Nvidia tech support advised yesterday “the NVIDIA GLX vendor module (libglxserver_nvidia.so) can coexist with the xserver 1.20 build of libglx.so, but running it alongside the one from xserver 1.19 is not a supported combination”.

What puzzles me right now is why @sambo57u, using the same the same xorg-x11-server 1.20.3-1.fc29 version, gets:

[ 19213.772] (II) Loading /usr/lib64/xorg/modules/extensions/libglx.so
[ 19213.774] (II) Module glx: vendor="X.Org Foundation"
[ 19213.774] compiled for 1.20.3, module version = 1.0.0

while I get:

[ 9.770] (II) Loading /usr/lib64/xorg/modules/extensions/libglx.so
[ 9.780] (II) Module glx: vendor="X.Org Foundation"
[ 9.780] compiled for 1.19.3, module version = 1.0.0

I’ll try to find out more tonight and/or tomorrow (as time permits).

I solved the problem by completely removing and reinstalling xorg-x11-server 1.20.3-1.fc29 (using “dnf remove” and “dnf install”, as “dnf reinstall” apparently was not forceful enough. I then re-installed the nvidia 410.78 driver and @gnome-desktop and rebooted.

One of these steps must have installed a newer version of /usr/lib64/xorg/modules/extensions/libglx.so:

Before remove/install:

[root@hostsystem /]# ll /usr/lib64/xorg/modules/extensions/libglx.so
-rwxr-xr-x. 1 root root 298136 Aug  4  2017 /usr/lib64/xorg/modules/extensions/libglx.so

After remove/install:

[root@hostsystem /]# ll /usr/lib64/xorg/modules/extensions/libglx.so
-rwxr-xr-x. 1 root root 308888 Nov  1 09:06 /usr/lib64/xorg/modules/extensions/libglx.so

Xorg.0.log now shows the correct X Server version when loading “glx”:

X.Org X Server 1.20.3
[...]
[     9.891] Build ID: xorg-x11-server 1.20.3-1.fc29
[...]
[     9.913] (II) LoadModule: "glx"
[     9.914] (II) Loading /usr/lib64/xorg/modules/extensions/libglx.so
[     9.925] (II) Module glx: vendor="X.Org Foundation"
[     9.925]    compiled for 1.20.3, module version = 1.0.0

So, something must have failed and/or left a stale library along the way of the system upgrades from fc27 to fc29.

The 410.78 driver now seems to work without errors (but I don’t have all my displays back yet).

Thanks again to everybody who provided information – I wouldn’t have been able to figure this out without their help.

Happens on Debian buster (testing) too. Same problem, ultimately fixed by uninstalling xserver-xorg-core (and dependencies) and reinstalling them.
It appears that the upgrade to 2:1.20.3 didn’t update /usr/lib/xorg/modules/extensions/libglx.so.
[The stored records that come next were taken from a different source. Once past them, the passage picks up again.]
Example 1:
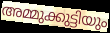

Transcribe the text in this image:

അമ്മുക്കുട്ടിയും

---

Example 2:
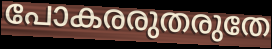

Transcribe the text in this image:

പോകരരുതരുതേ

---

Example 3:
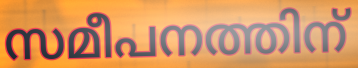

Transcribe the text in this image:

സമീപനത്തിന്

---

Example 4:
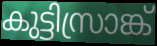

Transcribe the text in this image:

കുട്ടിസ്രാങ്ക്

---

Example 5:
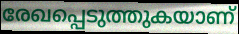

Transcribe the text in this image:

രേഖപ്പെടുത്തുകയാണ്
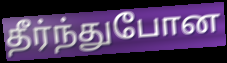
தீர்ந்துபோன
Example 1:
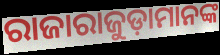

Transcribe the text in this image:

ରାଜାରାଜୁଡ଼ାମାନଙ୍କ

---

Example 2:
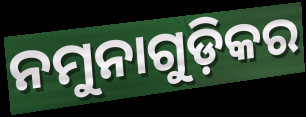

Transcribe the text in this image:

ନମୁନାଗୁଡ଼ିକର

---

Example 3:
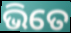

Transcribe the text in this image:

ଭିତେ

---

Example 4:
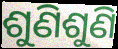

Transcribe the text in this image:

ଶୁଣିଶୁଣି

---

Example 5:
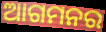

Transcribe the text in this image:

ଆଗମନର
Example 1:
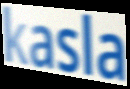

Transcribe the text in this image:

kasla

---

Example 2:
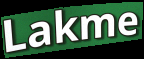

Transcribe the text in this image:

Lakme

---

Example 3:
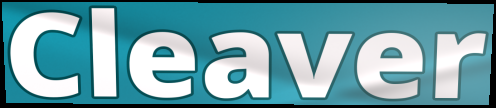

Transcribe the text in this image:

Cleaver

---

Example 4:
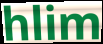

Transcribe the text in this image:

hlim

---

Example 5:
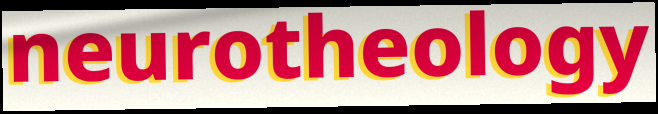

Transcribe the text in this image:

neurotheology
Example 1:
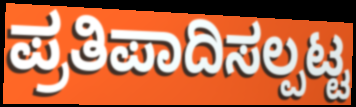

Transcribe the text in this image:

ಪ್ರತಿಪಾದಿಸಲ್ಪಟ್ಟ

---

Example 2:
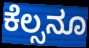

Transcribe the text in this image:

ಕೆಲ್ಸನೂ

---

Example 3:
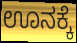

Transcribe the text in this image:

ಊನಕ್ಕೆ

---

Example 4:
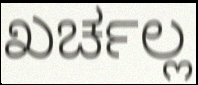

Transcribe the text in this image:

I’ll file a debian bug report.

After upgrading to fc29, I ran into the same segfault with 410.66, 410.78 and 415.25. It was solved by reinstalling xorg-x11-server-Xorg-1.20.3-2.fc29.x86_64. So thanks for that.
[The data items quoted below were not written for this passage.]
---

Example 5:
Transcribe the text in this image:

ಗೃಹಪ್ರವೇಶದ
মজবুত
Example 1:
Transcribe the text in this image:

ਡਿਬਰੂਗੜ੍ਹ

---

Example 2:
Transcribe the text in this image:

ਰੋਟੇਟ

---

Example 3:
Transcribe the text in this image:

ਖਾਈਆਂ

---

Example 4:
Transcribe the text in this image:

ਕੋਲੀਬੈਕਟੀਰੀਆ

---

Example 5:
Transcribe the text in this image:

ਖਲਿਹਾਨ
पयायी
However… although the login screen in gdm and lightdm shows full screen, after logging in only the upper left-quadrant is visible. nvidia-settings says the display is running at 3840x2160. I have a Quadro M1200 Mobile with a 3840x2160 display. This artifact in fc29 is true with every driver build from 390.87-patched through 415.25 (although some builds, like 396.54, fail to install).
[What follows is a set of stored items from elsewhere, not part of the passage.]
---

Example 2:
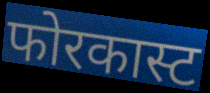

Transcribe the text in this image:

फोरकास्ट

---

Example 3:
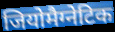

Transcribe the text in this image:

जियोमैग्नेटिक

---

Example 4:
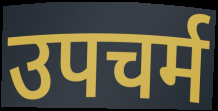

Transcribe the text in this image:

उपचर्म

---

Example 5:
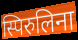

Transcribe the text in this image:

स्पिरुलिना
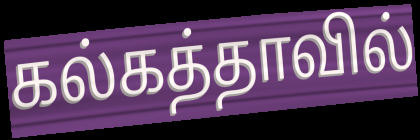
கல்கத்தாவில்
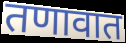
तणावात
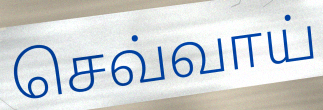
செவ்வாய்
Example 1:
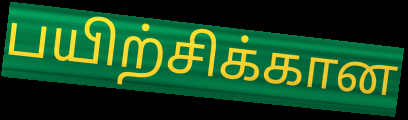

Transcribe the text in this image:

பயிற்சிக்கான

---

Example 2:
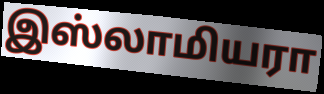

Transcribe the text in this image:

இஸ்லாமியரா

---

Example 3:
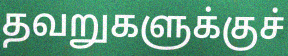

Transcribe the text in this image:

தவறுகளுக்குச்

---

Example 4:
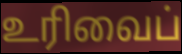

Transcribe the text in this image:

உரிவைப்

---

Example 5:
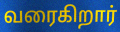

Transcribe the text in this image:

வரைகிறார்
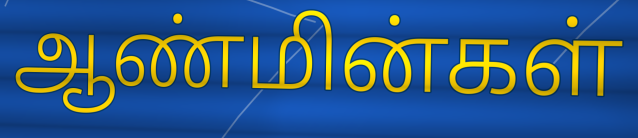
ஆண்மின்கள்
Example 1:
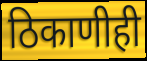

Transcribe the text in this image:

ठिकाणीही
I can try downgrading to fc28, but I would like to solve this for fc29. Any insight would be greatly appreciated.

although the login screen in gdm and lightdm shows full screen,
after logging in only the upper left-quadrant is visible.

Apologies. Turns out this is the combination of the upgrade to fc29 and xfwm4 and the following two environment variables from my .bash_login/.bashrc:

GDK_DPI_SCALE=0.7 export GDK_DPI_SCALE
      GDK_SCALE=2 export GDK_SCALE

These were something I added to solve uhd screen size issues with java 8 and gdk-based apps. With these in place, restarting xfwm4 with

xfwm4 --replace

would produce the message:

(xfwm4:18878): xfwm4-WARNING **: 12:17:12.229: output size (1920x1080) and logical screen size (3840x2160) do not match

Removing these two lines from the .bashrc prevented xfwm4 from trying to limit the output size.